Saturday, May 22, 2021

REVIEW: Death of a Songbird (book) by Christine Goff

Death of a Songbird is the second book in Goff's Bird Watcher's Mystery series. I bought my copy used.

Review:

Lark Drummond is a partner in the business that supplies coffee to her luxury hotel, as well as a friend of the owner, Esther, so it's a surprise when she learns that Esther has cancelled all of the hotel's current and future coffee orders. The timing is particularly terrible - the hotel has completely run out of coffee and is currently hosting a birding convention - so Lark heads over to Esther's cafe to figure out what's going on.

She doesn't get a chance to talk to Esther much, but she does witness an argument between Esther and Teresa, the 18-year-old daughter of one of the Mexican coffee growers Esther works with. She decides to save her questions for a better time, and unfortunately never gets a chance to ask them at all. While out bird watching, Lark witnesses someone stab Esther to death.

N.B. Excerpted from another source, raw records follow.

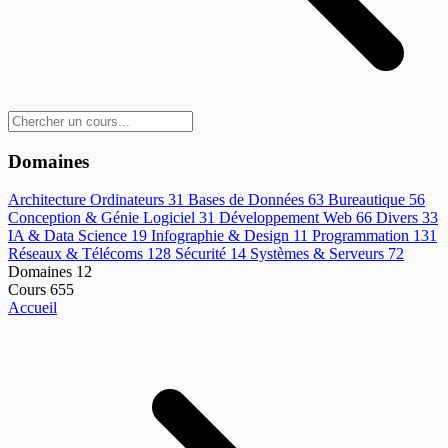
Domaines
Architecture Ordinateurs
31
Bases de Données
63
Bureautique
56
Conception & Génie Logiciel
31
Développement Web
66
Divers
33
IA & Data Science
19
Infographie & Design
11
Programmation
131
Réseaux & Télécoms
128
Sécurité
14
Systèmes & Serveurs
72
Domaines
12
Cours
655
Accueil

This is an unusual cozy mystery series in that all or most of the books star different characters. The characters do seem to have intertwining relationships and interactions, so I felt like I missed out on a little by not having read the first book, but overall it wasn't too difficult a series to jump into.

That said, it didn't really work for me. I learned a bit about coffee and why, if you care about birds and the environment, it's so important for coffee to not only be organic but also shade-grown. The book also worked in information about illegal immigration and bird watching.

Unfortunately, this was the most boring cozy mystery I'd read in a while. I didn't particularly care about any of the characters, and the mystery itself wasn't terribly interesting. Lark was a bit of an idiot, telling the book's top murder suspects the location of a ledger that almost certainly contained an important clue, and as annoying as her one staff member, Stephen Velof, was, he seemed to have a better handle on the hotel, its atmosphere, and the rules it was bound by than Lark. Lark seemed more dedicated to bird watching than to her hotel.

I can't really speak to the accuracy of the bird watching aspects. I didn't think they were particularly exciting, but I was at least semi-interested in the red-face warbler sightings: Colorado wasn't considered to be part of its range, so I wondered if the sightings would somehow be incorporated into the mystery. I maybe shouldn't have expected quite that much.

All in all, I'm glad to be done with this and don't plan on reading any other books in this series.

Additional Comments:

This book had an awful lot of typos - a character's name all in lowercase, "later" instead of "latter," etc. I wasn't impressed with the editing.

Extras:

A page about Wood Warblers and a page about the Migratory Bird Conservancy.